TEXT TO READ:
● ● ● ● ● ● ●

A representative view is: “In contemporary times, features of traditional robes such as wide belts and long skirts have all become downfalls, and is increasingly unfit for the accelerating pace of life. This kind of wide clothing impedes work, and early on people have already improved and compromised upon it. The strict social stratification of dress code is unfit for contemporary values of equality, and represses the typical civilian’s pursuit for elegant clothe. Also, its complexity makes people unaccustomed to it. [1:379]
” Hence, traditional Han dress lacks real need and social basis, and its reappearance on the streets would only lead others to think of it as a display of ‘antiquarianism’, and ‘moves against the tide’, without any particular social meaning, as China’s acceptance of the Western view of civilization and progress also shows that there is no need for the revival of traditional Han dress.” The above description attempted to describe the meaning of the change from a utilitarian angle, but overlooks the political culture and historical coonnection, especially of its over-simplified account towards the reappearance of Han dress onto the streets. The fact is, the revival of Han dress then not only had a social basis, but also had profound historical and utilitarian meanings.

● ● ● ● ● ● ●

STATED GOAL 1:
List each drawback of traditional robes that the representative view quoted in the passage on Han dress names.

INFORMATION PROVIDED:
● ● ● ● ● ● ●

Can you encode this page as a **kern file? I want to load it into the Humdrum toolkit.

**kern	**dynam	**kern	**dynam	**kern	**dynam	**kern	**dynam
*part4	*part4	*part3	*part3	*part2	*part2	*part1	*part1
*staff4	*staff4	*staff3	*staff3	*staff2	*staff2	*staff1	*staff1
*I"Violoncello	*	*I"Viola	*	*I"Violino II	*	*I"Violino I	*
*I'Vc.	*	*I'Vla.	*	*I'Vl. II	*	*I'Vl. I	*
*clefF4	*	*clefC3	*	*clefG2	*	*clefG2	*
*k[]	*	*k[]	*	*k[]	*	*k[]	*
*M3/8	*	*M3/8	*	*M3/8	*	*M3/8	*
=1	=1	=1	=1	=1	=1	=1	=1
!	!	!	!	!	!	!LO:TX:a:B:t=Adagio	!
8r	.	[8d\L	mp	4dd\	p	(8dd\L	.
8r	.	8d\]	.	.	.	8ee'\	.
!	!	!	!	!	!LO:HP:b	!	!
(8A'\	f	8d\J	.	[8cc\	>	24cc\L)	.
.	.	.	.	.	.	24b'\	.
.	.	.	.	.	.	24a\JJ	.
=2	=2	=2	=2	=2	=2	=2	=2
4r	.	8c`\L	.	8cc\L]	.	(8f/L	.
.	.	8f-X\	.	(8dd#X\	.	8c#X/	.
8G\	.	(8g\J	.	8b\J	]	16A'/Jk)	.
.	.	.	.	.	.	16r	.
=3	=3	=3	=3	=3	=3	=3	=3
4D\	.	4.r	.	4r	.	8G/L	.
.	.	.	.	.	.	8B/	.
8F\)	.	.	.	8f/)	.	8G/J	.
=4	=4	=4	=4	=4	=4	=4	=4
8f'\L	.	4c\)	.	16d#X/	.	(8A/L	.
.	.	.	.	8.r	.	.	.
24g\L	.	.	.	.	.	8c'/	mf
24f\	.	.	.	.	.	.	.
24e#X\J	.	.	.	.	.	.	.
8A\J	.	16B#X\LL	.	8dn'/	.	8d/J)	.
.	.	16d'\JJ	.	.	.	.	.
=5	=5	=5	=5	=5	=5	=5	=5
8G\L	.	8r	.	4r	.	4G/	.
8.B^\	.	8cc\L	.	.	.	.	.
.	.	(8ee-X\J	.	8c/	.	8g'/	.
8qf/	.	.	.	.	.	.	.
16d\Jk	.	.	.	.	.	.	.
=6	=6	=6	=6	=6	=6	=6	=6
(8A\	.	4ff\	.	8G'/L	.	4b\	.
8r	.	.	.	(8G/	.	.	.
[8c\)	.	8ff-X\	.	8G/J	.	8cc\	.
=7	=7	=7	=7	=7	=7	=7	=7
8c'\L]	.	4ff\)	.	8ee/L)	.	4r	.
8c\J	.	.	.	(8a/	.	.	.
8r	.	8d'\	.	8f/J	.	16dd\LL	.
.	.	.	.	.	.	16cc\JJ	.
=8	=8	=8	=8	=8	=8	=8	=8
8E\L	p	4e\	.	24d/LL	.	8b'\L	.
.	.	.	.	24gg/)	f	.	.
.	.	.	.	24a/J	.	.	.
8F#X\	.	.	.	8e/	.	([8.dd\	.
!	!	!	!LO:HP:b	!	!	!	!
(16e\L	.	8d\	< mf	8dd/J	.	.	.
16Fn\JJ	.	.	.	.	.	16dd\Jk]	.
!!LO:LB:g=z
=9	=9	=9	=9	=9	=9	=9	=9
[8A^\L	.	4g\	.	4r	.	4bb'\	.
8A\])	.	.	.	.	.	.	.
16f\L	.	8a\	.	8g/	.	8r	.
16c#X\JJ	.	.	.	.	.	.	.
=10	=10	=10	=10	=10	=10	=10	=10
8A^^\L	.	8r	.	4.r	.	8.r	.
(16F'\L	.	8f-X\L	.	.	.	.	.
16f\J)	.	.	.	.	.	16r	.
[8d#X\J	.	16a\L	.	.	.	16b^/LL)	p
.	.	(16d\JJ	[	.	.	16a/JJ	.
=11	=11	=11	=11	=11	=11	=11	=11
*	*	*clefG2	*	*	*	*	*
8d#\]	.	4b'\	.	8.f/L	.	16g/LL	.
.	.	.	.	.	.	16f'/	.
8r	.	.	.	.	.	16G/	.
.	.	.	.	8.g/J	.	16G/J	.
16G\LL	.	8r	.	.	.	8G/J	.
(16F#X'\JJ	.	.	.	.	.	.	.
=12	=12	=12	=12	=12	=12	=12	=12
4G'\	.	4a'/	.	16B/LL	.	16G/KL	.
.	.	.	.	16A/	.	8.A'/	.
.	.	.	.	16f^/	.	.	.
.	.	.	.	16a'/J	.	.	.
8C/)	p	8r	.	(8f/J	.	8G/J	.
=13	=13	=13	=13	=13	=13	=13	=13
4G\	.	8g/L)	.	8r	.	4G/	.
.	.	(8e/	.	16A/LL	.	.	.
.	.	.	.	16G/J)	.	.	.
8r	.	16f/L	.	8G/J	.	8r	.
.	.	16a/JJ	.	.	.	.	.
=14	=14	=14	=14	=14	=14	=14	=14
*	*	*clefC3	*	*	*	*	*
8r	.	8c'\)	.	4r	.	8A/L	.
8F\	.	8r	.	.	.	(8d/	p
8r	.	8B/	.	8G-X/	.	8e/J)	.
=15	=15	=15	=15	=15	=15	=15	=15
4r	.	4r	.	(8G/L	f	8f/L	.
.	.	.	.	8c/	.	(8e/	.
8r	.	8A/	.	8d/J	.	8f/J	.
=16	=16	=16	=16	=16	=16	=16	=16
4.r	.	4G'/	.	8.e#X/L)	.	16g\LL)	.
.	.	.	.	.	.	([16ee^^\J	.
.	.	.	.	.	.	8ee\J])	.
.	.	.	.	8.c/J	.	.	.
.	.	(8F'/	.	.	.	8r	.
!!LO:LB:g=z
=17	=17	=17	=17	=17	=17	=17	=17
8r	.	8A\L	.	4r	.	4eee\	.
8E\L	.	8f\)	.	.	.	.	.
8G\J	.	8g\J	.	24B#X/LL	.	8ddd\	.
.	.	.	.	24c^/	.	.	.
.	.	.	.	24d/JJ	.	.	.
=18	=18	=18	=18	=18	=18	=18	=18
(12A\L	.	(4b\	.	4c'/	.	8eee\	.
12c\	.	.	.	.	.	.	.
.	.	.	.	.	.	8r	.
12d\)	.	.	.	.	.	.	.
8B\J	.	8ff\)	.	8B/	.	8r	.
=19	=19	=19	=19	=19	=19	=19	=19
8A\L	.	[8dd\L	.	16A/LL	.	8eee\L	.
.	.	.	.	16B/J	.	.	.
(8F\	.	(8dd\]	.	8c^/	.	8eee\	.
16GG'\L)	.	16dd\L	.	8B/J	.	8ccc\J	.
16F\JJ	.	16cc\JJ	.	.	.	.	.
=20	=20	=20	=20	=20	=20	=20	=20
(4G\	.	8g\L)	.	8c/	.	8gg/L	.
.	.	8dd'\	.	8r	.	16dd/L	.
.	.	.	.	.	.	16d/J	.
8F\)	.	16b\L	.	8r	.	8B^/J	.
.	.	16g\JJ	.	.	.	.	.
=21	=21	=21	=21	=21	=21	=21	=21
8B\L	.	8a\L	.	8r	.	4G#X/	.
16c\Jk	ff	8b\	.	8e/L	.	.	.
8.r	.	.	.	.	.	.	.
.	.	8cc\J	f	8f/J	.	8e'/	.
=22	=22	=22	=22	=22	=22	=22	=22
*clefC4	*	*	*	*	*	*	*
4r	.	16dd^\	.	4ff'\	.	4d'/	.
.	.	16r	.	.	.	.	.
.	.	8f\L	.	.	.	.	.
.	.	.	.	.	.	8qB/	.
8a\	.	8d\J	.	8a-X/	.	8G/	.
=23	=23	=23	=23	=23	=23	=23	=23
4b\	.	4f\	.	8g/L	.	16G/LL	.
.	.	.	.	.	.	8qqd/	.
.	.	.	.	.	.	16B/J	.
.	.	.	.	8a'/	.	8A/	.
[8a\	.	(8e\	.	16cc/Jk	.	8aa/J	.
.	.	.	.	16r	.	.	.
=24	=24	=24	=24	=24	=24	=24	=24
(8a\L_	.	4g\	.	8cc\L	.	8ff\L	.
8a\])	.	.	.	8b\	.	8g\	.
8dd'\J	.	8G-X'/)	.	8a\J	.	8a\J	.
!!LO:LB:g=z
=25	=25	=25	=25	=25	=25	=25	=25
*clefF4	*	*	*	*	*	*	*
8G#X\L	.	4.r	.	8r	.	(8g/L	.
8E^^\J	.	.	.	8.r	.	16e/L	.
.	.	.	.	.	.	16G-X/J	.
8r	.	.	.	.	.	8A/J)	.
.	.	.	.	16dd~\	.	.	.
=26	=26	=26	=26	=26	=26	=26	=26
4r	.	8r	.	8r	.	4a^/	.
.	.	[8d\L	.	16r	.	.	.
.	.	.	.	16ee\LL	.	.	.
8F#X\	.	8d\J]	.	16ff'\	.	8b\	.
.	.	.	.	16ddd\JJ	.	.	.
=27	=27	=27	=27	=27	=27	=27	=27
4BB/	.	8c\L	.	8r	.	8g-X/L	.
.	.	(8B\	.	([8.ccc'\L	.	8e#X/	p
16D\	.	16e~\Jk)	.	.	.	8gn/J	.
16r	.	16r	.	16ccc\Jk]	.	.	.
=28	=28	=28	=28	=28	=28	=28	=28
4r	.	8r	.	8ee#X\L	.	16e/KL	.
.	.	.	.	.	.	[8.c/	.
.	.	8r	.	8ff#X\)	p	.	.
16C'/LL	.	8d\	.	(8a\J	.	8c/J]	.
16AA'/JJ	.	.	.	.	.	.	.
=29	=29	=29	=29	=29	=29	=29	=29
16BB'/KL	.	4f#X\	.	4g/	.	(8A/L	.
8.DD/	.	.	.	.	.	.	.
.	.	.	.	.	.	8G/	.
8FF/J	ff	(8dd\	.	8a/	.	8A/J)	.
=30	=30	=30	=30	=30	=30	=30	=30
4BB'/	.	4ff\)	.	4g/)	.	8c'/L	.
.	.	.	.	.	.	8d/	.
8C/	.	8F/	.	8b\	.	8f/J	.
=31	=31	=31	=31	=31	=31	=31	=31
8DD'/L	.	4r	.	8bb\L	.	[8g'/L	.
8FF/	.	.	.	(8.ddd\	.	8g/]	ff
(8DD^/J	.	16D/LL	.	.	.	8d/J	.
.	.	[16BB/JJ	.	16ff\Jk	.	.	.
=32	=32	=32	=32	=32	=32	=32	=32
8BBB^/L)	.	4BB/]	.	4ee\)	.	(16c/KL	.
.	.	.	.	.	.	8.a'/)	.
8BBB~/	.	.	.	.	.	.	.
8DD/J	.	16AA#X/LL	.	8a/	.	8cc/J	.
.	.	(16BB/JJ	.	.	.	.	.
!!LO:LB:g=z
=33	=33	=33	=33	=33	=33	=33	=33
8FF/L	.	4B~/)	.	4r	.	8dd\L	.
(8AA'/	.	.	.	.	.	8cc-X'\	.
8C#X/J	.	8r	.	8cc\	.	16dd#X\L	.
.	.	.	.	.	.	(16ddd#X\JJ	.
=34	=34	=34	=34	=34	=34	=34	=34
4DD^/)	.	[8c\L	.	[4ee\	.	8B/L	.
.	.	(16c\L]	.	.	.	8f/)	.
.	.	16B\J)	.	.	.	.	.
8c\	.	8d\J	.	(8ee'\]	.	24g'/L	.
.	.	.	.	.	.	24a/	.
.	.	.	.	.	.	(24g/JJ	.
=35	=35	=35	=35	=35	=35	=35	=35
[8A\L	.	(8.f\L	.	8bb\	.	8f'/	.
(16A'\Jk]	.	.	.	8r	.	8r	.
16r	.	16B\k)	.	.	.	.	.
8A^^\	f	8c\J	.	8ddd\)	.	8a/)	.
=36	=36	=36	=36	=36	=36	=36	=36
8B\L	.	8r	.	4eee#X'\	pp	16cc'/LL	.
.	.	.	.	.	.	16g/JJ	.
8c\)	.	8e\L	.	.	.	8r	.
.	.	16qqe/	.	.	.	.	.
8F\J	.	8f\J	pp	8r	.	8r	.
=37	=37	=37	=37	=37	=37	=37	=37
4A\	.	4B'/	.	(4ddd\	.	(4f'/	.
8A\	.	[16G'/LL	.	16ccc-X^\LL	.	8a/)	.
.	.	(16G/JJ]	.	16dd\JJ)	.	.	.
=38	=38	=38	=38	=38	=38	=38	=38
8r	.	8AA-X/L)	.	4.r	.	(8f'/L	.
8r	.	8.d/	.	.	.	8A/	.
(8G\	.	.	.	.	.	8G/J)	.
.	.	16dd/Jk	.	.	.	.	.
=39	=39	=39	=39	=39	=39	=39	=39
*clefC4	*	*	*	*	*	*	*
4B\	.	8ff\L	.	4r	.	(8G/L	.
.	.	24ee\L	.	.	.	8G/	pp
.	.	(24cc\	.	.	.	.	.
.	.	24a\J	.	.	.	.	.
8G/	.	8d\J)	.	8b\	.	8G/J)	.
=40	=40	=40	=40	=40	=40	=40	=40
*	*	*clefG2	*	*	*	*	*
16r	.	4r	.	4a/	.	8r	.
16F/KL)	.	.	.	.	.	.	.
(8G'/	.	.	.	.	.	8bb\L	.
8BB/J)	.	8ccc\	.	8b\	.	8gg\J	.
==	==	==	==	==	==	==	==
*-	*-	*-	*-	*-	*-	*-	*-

● ● ● ● ● ● ●

STATED GOAL 2:
Show every line of the records that contains the string "kern". Case counts.

EXERCISE OUTPUT 1:
- Features such as wide belts and long skirts have become downfalls and are increasingly unfit for the accelerating pace of life.
- Such wide clothing impedes work.
- The strict social stratification of the dress code is unfit for contemporary values of equality.
- This stratification represses the typical civilian's pursuit of elegant clothing.
- Its complexity makes people unaccustomed to it.

EXERCISE OUTPUT 2:
Can you encode this page as a **kern file? I want to load it into the Humdrum toolkit.
**kern	**dynam	**kern	**dynam	**kern	**dynam	**kern	**dynam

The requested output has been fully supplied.